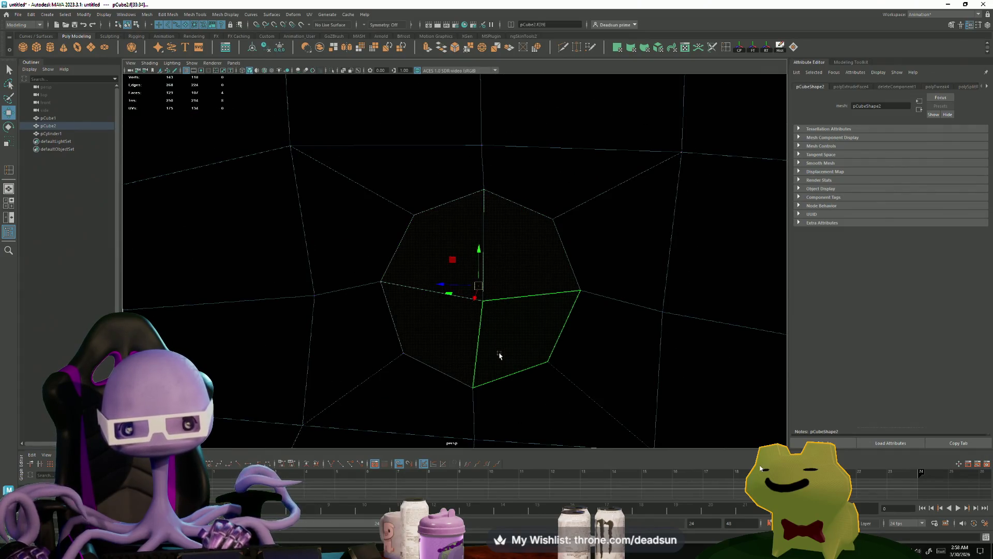
Delete the four selected faces from the head, leaving an opening.
key(Delete)
scroll(526, 328, down, 10)
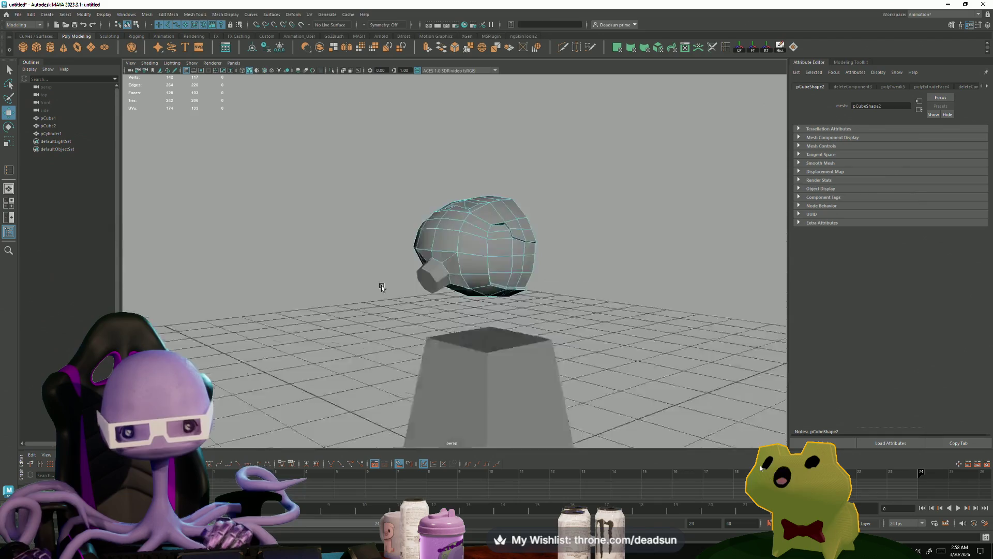
alt+drag(392, 281, 368, 299)
scroll(512, 310, up, 5)
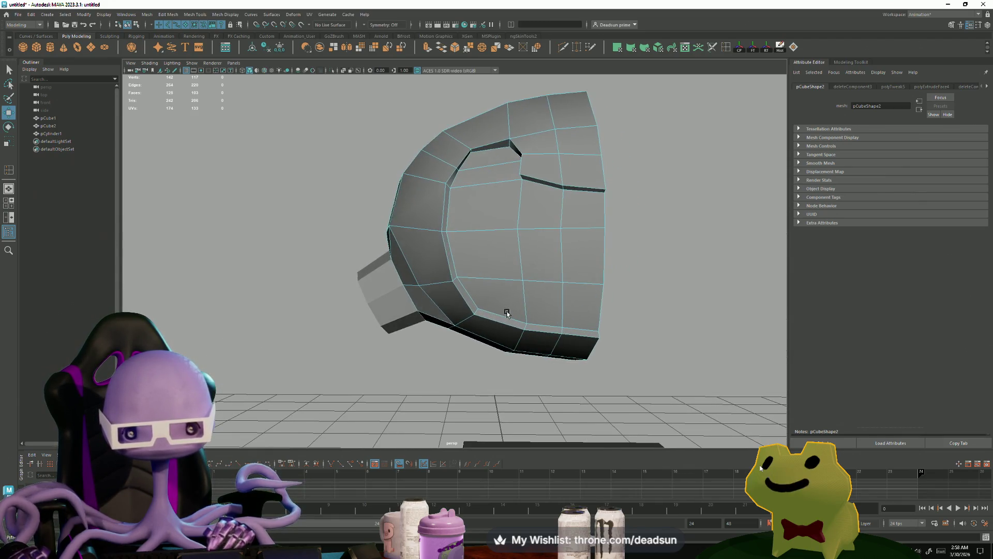
mouse_move(510, 310)
alt+mouse_down()
mouse_move(668, 310)
mouse_move(531, 314)
mouse_move(437, 282)
alt+mouse_up()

- **PROBLEM REQUIREMENTS**: Where the string "Delete" shows up in the listing above, copy the line that holds it.

- **ANSWER TO THIS PROBLEM**:
Delete the four selected faces from the head, leaving an opening.
key(Delete)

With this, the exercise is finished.